Magnetic resonance and imaging (MRI) of the pelvis revealed well defined solid encapsulated smooth outlined lesion measuring 7.0 x 5.1 x 4.8cm in size in the perineal region inferior to the pubic symphysis, extending cranially in between the urethra anteriorly and vagina posteriorly. The lesion is extended up to the bladder neck and anterior vaginal fornix level superiorly and extended up to the introitus inferiorly. Posteriorly, it is abutting the anal canal with a distinct fat plane in between and displacing the bulb of the vestibule and crura of the clitoris.
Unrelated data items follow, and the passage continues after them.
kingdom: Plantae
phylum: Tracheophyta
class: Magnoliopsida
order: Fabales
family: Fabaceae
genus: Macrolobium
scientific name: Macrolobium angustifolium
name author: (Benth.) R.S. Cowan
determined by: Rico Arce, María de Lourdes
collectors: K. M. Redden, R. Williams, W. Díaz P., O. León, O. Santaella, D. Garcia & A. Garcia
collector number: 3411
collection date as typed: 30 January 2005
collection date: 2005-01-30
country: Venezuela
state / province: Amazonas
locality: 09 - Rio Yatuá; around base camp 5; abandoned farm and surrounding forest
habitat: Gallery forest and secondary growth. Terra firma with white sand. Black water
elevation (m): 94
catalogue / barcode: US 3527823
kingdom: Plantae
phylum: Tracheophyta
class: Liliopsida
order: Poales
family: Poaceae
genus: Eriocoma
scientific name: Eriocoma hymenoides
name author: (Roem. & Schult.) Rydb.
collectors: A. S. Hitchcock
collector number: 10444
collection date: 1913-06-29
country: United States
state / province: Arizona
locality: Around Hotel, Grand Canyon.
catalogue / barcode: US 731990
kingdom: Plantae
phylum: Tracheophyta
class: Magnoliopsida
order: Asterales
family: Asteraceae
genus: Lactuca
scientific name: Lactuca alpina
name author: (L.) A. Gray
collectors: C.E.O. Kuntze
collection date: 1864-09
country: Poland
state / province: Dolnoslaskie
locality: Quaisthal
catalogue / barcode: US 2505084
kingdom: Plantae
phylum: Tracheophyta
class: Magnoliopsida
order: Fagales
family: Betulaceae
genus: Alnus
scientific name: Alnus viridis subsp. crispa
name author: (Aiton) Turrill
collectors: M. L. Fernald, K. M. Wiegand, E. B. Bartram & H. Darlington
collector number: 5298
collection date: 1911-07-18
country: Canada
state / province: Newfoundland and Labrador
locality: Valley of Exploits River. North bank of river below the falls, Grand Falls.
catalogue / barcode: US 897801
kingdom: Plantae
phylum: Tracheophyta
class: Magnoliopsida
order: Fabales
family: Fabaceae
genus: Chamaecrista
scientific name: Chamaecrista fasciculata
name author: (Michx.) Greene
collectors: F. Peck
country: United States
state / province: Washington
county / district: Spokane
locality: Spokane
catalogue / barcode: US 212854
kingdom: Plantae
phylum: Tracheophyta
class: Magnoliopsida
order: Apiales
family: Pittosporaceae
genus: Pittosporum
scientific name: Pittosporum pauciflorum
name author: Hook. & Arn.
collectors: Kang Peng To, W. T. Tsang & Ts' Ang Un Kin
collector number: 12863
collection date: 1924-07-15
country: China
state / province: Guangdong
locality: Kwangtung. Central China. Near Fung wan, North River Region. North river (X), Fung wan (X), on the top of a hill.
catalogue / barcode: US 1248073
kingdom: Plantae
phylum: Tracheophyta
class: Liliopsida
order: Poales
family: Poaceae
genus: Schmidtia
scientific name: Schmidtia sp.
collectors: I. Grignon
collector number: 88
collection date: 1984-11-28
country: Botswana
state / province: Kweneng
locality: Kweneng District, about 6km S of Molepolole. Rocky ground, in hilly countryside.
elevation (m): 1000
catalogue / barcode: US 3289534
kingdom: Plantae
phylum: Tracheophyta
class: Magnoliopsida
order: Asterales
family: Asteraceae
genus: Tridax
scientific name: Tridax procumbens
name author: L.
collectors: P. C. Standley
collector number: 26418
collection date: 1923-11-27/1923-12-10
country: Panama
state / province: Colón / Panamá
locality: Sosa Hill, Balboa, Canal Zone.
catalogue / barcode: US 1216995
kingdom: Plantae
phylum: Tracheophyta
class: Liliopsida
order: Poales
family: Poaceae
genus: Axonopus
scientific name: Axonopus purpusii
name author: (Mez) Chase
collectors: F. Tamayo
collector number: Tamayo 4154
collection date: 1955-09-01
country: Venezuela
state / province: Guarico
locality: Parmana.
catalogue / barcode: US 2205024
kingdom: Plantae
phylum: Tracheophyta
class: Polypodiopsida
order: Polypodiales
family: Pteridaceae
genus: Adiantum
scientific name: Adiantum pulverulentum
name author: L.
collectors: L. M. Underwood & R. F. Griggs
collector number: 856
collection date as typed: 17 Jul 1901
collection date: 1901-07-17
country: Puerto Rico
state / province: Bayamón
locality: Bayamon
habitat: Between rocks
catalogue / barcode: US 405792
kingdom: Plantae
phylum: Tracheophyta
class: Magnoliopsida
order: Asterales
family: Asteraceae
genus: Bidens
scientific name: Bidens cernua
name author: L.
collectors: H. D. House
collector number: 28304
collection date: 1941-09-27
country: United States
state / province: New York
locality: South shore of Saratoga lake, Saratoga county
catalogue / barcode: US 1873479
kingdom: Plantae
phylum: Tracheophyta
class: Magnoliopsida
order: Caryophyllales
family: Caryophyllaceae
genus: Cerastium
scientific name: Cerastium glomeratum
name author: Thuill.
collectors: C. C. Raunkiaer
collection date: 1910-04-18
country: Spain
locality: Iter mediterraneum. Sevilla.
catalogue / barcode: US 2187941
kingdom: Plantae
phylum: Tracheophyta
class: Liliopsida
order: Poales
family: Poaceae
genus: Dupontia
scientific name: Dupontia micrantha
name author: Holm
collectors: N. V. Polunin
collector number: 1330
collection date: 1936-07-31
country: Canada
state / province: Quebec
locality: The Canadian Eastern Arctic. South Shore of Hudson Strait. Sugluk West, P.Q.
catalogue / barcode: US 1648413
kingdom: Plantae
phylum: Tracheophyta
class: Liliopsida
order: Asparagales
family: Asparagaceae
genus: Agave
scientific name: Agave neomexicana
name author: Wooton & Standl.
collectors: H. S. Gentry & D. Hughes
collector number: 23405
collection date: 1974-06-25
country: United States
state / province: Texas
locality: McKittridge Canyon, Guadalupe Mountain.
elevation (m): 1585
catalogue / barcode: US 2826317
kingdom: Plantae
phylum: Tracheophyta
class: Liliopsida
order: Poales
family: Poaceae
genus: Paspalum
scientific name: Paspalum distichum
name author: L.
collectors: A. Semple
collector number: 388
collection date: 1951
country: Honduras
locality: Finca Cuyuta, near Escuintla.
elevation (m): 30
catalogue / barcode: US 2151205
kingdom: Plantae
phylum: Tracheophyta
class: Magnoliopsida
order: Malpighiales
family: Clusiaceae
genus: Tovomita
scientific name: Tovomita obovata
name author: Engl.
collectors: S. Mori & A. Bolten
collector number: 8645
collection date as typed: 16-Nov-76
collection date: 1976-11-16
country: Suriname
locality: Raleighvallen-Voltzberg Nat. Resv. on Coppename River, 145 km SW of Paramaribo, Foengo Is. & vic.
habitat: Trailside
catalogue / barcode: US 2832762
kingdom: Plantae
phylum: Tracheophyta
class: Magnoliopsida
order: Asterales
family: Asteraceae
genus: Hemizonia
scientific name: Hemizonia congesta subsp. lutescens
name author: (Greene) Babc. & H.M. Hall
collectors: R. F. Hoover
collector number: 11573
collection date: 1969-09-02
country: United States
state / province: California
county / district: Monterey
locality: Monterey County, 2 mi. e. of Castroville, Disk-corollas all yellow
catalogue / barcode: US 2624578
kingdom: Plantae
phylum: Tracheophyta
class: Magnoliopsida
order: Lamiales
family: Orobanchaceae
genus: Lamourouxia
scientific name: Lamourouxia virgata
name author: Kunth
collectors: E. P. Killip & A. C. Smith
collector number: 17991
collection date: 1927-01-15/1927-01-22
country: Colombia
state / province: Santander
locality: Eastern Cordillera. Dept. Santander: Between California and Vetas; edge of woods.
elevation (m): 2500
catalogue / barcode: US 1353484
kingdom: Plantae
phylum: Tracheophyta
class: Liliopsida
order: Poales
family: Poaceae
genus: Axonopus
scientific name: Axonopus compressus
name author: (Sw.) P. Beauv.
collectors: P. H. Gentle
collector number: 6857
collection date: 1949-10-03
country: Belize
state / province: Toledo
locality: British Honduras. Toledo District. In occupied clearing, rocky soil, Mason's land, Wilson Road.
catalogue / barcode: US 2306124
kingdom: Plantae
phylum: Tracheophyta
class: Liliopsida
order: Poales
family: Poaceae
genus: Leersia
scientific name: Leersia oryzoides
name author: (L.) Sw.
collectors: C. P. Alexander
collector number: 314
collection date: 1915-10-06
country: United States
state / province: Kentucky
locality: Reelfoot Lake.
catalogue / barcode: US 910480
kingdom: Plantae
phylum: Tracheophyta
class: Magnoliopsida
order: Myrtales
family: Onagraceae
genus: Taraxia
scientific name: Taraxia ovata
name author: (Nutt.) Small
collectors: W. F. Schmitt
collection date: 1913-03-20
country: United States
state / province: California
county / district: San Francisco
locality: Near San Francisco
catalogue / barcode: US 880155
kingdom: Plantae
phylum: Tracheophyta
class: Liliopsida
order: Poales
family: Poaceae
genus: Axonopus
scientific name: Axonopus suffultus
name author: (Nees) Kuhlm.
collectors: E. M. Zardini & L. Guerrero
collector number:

The vaginal lumen is compressed posteriorly by the lesion.
The patient then presented to the gynecology unit of our center for further evaluation and management. On examination, a huge ulcerative growth periurethral mass was noted. Cystoscopy revealed a periurethral mass, with external compression at distal 1 cm of the urethra. Subsequently, a multiple-punch vulvar biopsy was taken. Histomorphological examination of sections revealed show ulcerated tissue revealing infiltrating discohesive sheets of atypical lymphoid cells in the subepithelial stroma. These atypical lymphoid cells exhibit pleomorphism and have a high nucleo-cytoplasmic ratio, large nucleus, irregular nuclear contours, conspicuous nucleoli, and scant cytoplasm. Mitosis noted. Fibrinoid necrosis of vessels seen. (Figure 1) IHC analysis was done.
Immunohistochemistry (IHC) analysis showed tumor cells positive for CD20, BCL6, MUM1, CMYC, and BCL2 and negative for CK, CD3, CD10, SOX11, and Ki67 70%. (Figure 2a-2c) The overall histomorphological features combined with the immunohistochemical profile were suggestive of Diffuse large B-cell lymphoma, active B-cell immunophenotype.